- **Stated exercise 1**:
Convert the records, from the line with "pose: elev=69.9 azim=81.1" up to and including the line with "Dot at: (211, 220)", into a Markdown table with the columns Row and Line, leaving out blank lines.

- **Excerpt provided**:
==================================================
Change of variables from scratch

00 — Change of variables from scratch¶

Every Gaussianization method in this curriculum — RBIG, coupling flows, FFJORD, spline flows — is a way of building an invertible map $T$ that turns messy data into a standard Gaussian. The single fact that makes any of this useful for density estimation is the change-of-variables formula Rezende & Mohamed (2015)Papamakarios et al. (2021): it tells us how a probability density transforms when we push it through $T$ . Get this one formula and its $\log\det$ bookkeeping right and the rest of the course is engineering.

What you will see

The 1D formula $p_X(x) = p_Z(T(x))\,|T'(x)|$ derived and checked against an analytic density.
The $d$ -D generalisation $p_X(x) = p_Z(T(x))\,|\det J_T(x)|$ , checked in 2D against a hand-computed determinant and in 5D against an autodiff Jacobian.
Why we always work in log-space: $\log p_X(x) = \log p_Z(T(x)) + \log|\det J_T(x)|$ .
A gauss_flows bijector reporting the same $\log|\det J|$ our generic autodiff computation produces — the bridge from the math to the library.
==================================================
- **Information given**:
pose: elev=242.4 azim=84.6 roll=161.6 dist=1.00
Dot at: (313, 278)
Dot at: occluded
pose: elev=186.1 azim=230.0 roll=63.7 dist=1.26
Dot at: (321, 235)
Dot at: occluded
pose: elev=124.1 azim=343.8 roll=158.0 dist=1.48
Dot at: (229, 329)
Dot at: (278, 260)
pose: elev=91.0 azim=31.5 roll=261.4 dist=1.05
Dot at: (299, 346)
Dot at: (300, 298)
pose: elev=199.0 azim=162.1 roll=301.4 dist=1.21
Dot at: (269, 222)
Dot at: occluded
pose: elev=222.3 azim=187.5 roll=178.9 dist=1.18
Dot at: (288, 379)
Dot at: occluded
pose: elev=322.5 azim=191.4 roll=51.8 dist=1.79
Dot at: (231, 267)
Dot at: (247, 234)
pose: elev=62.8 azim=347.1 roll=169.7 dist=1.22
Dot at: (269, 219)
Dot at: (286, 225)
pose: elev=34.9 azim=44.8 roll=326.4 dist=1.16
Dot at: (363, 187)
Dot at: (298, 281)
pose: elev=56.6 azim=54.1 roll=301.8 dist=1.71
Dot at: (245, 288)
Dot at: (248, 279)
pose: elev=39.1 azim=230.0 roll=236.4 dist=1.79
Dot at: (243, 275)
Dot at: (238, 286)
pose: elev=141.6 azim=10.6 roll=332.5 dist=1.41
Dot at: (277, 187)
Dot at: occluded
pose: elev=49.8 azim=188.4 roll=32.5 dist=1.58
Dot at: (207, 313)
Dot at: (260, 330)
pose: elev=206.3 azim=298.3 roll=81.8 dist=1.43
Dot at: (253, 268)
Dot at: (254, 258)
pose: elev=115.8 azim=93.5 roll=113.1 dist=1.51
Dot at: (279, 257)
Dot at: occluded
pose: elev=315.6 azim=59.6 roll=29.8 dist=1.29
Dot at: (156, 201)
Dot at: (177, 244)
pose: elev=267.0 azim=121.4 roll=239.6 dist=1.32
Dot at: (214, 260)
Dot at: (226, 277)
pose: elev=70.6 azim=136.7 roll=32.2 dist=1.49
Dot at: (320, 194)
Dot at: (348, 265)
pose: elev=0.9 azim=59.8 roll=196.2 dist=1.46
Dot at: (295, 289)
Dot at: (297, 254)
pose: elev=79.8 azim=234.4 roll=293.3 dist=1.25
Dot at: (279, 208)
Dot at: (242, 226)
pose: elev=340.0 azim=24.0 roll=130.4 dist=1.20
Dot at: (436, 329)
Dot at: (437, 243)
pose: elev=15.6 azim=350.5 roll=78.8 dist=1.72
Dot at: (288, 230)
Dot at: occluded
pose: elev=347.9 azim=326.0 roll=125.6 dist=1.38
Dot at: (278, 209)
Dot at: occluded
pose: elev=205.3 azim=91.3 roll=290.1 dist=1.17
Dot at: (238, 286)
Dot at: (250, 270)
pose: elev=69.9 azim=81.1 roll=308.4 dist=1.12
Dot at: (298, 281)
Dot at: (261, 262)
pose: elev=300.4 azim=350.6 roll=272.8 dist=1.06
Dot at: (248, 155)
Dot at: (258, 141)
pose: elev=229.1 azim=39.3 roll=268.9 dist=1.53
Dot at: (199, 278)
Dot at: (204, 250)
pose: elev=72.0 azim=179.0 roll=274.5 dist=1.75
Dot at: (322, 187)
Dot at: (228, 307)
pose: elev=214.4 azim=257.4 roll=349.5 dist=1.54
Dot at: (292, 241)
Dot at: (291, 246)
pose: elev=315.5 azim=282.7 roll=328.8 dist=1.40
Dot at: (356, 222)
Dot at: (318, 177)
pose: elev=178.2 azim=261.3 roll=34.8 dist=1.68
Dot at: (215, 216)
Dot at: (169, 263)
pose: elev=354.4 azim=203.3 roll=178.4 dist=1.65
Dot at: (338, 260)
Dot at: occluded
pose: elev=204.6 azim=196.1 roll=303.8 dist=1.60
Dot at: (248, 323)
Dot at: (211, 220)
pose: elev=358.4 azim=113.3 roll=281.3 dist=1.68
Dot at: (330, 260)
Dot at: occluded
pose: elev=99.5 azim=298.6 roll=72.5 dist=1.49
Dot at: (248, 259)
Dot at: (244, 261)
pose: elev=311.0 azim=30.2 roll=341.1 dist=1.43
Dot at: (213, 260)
==================================================
- **Stated exercise 2**:
Copy the entire change-of-variables text without any changes.

- **Task response 1**:
| Row | Line |
|---|---|
| 1 | pose: elev=69.9 azim=81.1 roll=308.4 dist=1.12 |
| 2 | Dot at: (298, 281) |
| 3 | Dot at: (261, 262) |
| 4 | pose: elev=300.4 azim=350.6 roll=272.8 dist=1.06 |
| 5 | Dot at: (248, 155) |
| 6 | Dot at: (258, 141) |
| 7 | pose: elev=229.1 azim=39.3 roll=268.9 dist=1.53 |
| 8 | Dot at: (199, 278) |
| 9 | Dot at: (204, 250) |
| 10 | pose: elev=72.0 azim=179.0 roll=274.5 dist=1.75 |
| 11 | Dot at: (322, 187) |
| 12 | Dot at: (228, 307) |
| 13 | pose: elev=214.4 azim=257.4 roll=349.5 dist=1.54 |
| 14 | Dot at: (292, 241) |
| 15 | Dot at: (291, 246) |
| 16 | pose: elev=315.5 azim=282.7 roll=328.8 dist=1.40 |
| 17 | Dot at: (356, 222) |
| 18 | Dot at: (318, 177) |
| 19 | pose: elev=178.2 azim=261.3 roll=34.8 dist=1.68 |
| 20 | Dot at: (215, 216) |
| 21 | Dot at: (169, 263) |
| 22 | pose: elev=354.4 azim=203.3 roll=178.4 dist=1.65 |
| 23 | Dot at: (338, 260) |
| 24 | Dot at: occluded |
| 25 | pose: elev=204.6 azim=196.1 roll=303.8 dist=1.60 |
| 26 | Dot at: (248, 323) |
| 27 | Dot at: (211, 220) |

- **Task response 2**:
Change of variables from scratch

00 — Change of variables from scratch¶

Every Gaussianization method in this curriculum — RBIG, coupling flows, FFJORD, spline flows — is a way of building an invertible map $T$ that turns messy data into a standard Gaussian. The single fact that makes any of this useful for density estimation is the change-of-variables formula Rezende & Mohamed (2015)Papamakarios et al. (2021): it tells us how a probability density transforms when we push it through $T$ . Get this one formula and its $\log\det$ bookkeeping right and the rest of the course is engineering.

What you will see

The 1D formula $p_X(x) = p_Z(T(x))\,|T'(x)|$ derived and checked against an analytic density.
The $d$ -D generalisation $p_X(x) = p_Z(T(x))\,|\det J_T(x)|$ , checked in 2D against a hand-computed determinant and in 5D against an autodiff Jacobian.
Why we always work in log-space: $\log p_X(x) = \log p_Z(T(x)) + \log|\det J_T(x)|$ .
A gauss_flows bijector reporting the same $\log|\det J|$ our generic autodiff computation produces — the bridge from the math to the library.